8. It may be noted that by explanation, that was added to Section 67 of the Rajasthan Excise Act, it is provided that the report of an Excise officer under Section 67(2) shall be treated for all purposes of trial to be a report made by a police .officer within the meaning of Clause (b) of Sub-section (1) of Section 190 of the Criminal Procedure Code of 1898. The cases of reports of Excise Officers are thus placed at par with the cases instituted on police challans.
The amendment came into force on 14th May 1958. The defence evidence in the Instant case was closed before the amendment came into force, but the case was decided after the said amendment was introduced in Rajasthan Excise Act. In Ghisia's case ILR (1959) 9 Raj 909: (AIR 1959 Raj 266) the effect of the amendment did not come up for consideration. In case it is now held following the decision in Ghisia's case ILR (1959) 9 Raj 909 : (AIR 1959 Raj 266) that the trial was vitiated on account of the fact that the procedure under Section 252 Cr L P.C. was not followed and in its place, the procedure laid down by Section 251-A Cri. P.C. was gone into and the trial is set aside and a de novo trial is ordered, the case would now be sent back and be tried again in accordance with the procedure laid down by Section 251-A and not in accordance with the procedure laid down by Section 252 Cri. P.C. for as the law now stands, a case of a report by the Excise Officer has to be tried as a case instituted on a police challan.
Thus if after quashing the trial, the same procedure and the same trial has to be repeated, there is no sense in staging a new trial which would be just Similar to the one that has already taken place. Having regard to the amendment] of Section 67, we think no useful purpose would be served by setting aside the conviction of the accused for a retrial shall have to be made in accordance with the same procedure as was adopted at the trial already held.

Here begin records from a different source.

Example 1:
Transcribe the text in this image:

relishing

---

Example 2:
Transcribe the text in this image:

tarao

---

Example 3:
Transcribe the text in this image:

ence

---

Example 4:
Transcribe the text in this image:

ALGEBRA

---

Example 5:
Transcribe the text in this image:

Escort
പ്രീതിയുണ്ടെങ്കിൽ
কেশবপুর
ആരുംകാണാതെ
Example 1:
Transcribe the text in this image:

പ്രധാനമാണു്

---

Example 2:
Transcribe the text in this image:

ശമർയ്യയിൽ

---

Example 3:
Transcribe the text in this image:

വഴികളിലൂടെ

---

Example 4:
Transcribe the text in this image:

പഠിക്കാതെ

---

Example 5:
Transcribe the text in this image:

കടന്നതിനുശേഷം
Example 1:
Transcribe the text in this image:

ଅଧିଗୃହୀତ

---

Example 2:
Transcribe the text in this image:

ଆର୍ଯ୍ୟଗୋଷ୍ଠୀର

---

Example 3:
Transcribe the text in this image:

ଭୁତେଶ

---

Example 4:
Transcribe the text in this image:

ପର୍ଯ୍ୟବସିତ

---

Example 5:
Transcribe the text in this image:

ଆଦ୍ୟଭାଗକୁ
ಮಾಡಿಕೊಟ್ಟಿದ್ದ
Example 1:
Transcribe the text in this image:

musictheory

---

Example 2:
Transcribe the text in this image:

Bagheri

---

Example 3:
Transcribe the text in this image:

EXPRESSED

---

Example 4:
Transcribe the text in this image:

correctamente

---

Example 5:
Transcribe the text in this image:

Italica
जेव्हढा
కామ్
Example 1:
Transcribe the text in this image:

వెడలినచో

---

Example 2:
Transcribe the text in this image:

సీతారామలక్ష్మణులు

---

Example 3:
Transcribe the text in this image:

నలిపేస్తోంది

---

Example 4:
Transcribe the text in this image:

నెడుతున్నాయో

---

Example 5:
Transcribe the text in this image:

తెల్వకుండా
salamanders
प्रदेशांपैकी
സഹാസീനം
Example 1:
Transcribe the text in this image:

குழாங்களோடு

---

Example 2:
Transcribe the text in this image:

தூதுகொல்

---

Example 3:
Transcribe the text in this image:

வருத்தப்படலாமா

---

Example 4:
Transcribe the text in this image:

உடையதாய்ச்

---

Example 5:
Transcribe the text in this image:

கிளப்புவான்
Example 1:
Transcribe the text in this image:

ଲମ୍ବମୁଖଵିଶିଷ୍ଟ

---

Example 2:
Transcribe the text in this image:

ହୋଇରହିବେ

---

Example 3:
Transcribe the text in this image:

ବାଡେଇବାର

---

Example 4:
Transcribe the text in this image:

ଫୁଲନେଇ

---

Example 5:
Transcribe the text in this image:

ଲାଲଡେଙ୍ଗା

It may also be pointed out here that it is discretionary for this Court to exercise its revisional jurisdiction and under the circumstances of this case, when substantial justice has been done, we think we should not interfere with the judgment of the lower court on a highly technical point not resulting in prejudice or injustice to the accused, in exercise of our revisional powers.
9. The learned counsel for the petitioners has also urged that the report of the public Analyst was not admissible into evidence and that the convictions were also bad for this reason. It may be noted in this connection that even if the report of the Public Analyst is ignored, the convictions of the petitioners cannot be regarded ill founded for the simple reason that still and other implements of distillation were recovered from their possession and offences under Section 54(a) and (d) would, therefore, be established against them even without the chemical examination of the liquor and the wash that were also recovered in the same transaction. It may also be pointed out that the trial court did in fact examine P.N. Bhargaya as a court witness under Section 540 of the Criminal Procedure Code and the objection taken by the learned counsel is, therefore, without any basis.
10. The revision fails and is dismissed. The accused were let off on bail. They shall surrender to their bails and be sent to jail to undergo the remaining portions of their sentences. The District Magistrate, Jaipur may be directed to issue warrants for their arrest.